Diktatörlük Var mı?
1930’larda Türkiye çok fakir bir ülkeydi. Köylülerin büyük kısmı sefalet içinde yaşıyordu. Yol, su, elektrik çok azdı. Halk veremden, sıtmadan, kuzey Karadeniz bölgesinin bazı yerlerinde frengiden kırılıyordu. İşçilerin sosyal güvencesi yoktu.
İşte o devirde, devlet başkanının binip temiz ve sağlıklı hava alması için, dünyanın en lüks yatı Savarona satın alınmıştır.
Fakir devletin, fakir halkın, saçı bitmedik yetimlerin, ezilenlerin bütçesinden…
Bugün de israf var ama o günkü Savarona israfı gibisi yok.
***
Demokrasi gidiyor, yerine diktatörlük geliyormuş… Bunlar çok abartılı iddialardır, gerçekle ilgisi yoktur.
Diktatörlük 1925’ten sonraki devirde vardı.
Şapka devrimine itiraz eden nice mâsum vatandaş asılmıştır.
Tenkit etmek yasaktı, cezası çok ağırdı.
Bugün otoriter zihniyetten bahs edilebilir ama kesinlikle, diktatörlük var denilemez.
***
Tek parti devrinde Ankara’nın Yenişehir kısmına yırtık pırtık sefil kıyafetli köylüler sokulmazmış…

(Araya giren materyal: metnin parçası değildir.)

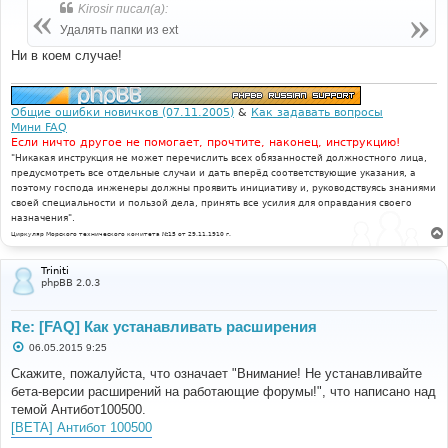
б
Kirosir писал(а):
щ
е
Удалять папки из ext
н
и
Ни в коем случае!
е
Общие ошибки новичков (07.11.2005)
&
Как задавать вопросы
Мини FAQ
Если ничто другое не помогает, прочтите, наконец, инструкцию!
"Никакая инструкция не может перечислить всех обязанностей должностного лица,
предусмотреть все отдельные случаи и дать вперёд соответствующие указания, а
поэтому господа инженеры должны проявить инициативу и, руководствуясь знаниями
своей специальности и пользой дела, принять все усилия для оправдания своего
назначения".
Циркуляр Морского технического комитета №15 от 29.11.1910 г.
Triniti
phpBB 2.0.3
Re: [FAQ] Как устанавливать расширения
С
06.05.2015 9:25
о
о
Скажите, пожалуйста, что означает "Внимание! Не устанавливайте
б
бета-версии расширений на работающие форумы!", что написано над
щ
е
темой Антибот100500.
н
[BETA] Антибот 100500
и
е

Rejim şakşakçısı Falih Rıfkı, bir baş makalesinde “Biz tarihte ilk defa mâbetsiz bir şehir inşa ettik…” hezeyanını yazmış.
***
Millî Şef ismiyle diktatörlük yapan İsmet Paşa, uçağa binmezdi. Beyaz Tren denilen son derece lüks bir treni vardı, onunla seyahat ederdi. O devirde trenlerde dört mevki vardı: Kodamanlar ve zenginler lüks yataklı vagonlarda seyahat ederdi. Birinci mevki, ikinci mevki, üçüncü mevki kompartımanlar vardı. Yolcu gemilerinde fakir halk güvertede sandıkların, denklerin, sığır ve koyunların arasında yolculuk yapardı.
***
Tek parti vardı. Seçimlerde sadece bu partinin aday listesi kullanılırdı. Oylar açıkta verilir, gizli sayılır ve parti yüzde 99 kazanırdı.
***
Din, inanç, ibadet, inançlarına uygun bir hayat sürme hürriyeti yoktu. Camilerin yüzde sekseni kapalıydı. Binaları ya yıkılmış, ya satılmış, yahut kiraya verilmişti. 1943’te İstanbul’daki Sultanahmet Camii bile ibadete kapatılmış, asker sevk deposu yapılmıştı. Din, Kur’an, ilmihal dersi vermek yasaktı.
***
Basın Yayın müdür yardımcısı İzzettin Nişbay matbuata (Basına) bir genelge göndererek dinî yayın yapılmamasını emretmişti. (Lütfen internetten arayıp okumanızı tavsiye ediyorum)
***
Ayasofya kapatılmış, müze yapılmıştı. (Fatih Sultan Mehmed’in lanetli vakfiyesi üzerimizde Demokles’in kılıcı gibi sallanıyor.)
***
Ezan-ı Muhammedî okumak yasaklanmıştı. Okuyanlara çok ağır zulümler yapılıyordu.
***
İşçi sigortası, Bağkur gibi sosyal güvenlik yoktu. Sadece memurların biraz hakkı vardı.
***
İkinci dünya savaşı yıllarında İstanbul’da sıkıyönetim idaresi vardı.
***
Solcunun biri, yayınladığı şiir kitabının kapağındaki T’yi çekice, Ç’yi orağa benzetse tutuklanıyordu.
***
1944’te Türkçüleri ve milliyetçileri tutuklamışlar, İstanbul Bahçekapı’daki Sansaryan hanındaki tabutluklarda feci işkencelere uğratmışlardı.
***
1930’lu yıllarda bütün Türkiye’de, akşam kız sanat mektepleri dahil 40 kadar lise vardı.
***
O kadar fakirlik vardı ki, parasızlar, yerlerdeki sigara izmaritlerini toplayıp, tütünlerini bir araya getirip gazete kağıdına sarıp içiyorlardı.
***
Savaş yıllarında ekmek vesika ileydi.
***
İslama, Kur’ana, Şeriata savaş ilan edilmişti.
***
Kafirin biri “Kâbe Arabın olsun, bize Çankaya yeter” mısralı bir manzume yazmıştı.
***
Demokrasi, temel hak ve hürriyetleri aşığı birileri sümük salya ağlayıp o günlere geri dönmek istiyor… Allah bizi böyle bir felaketten korusun.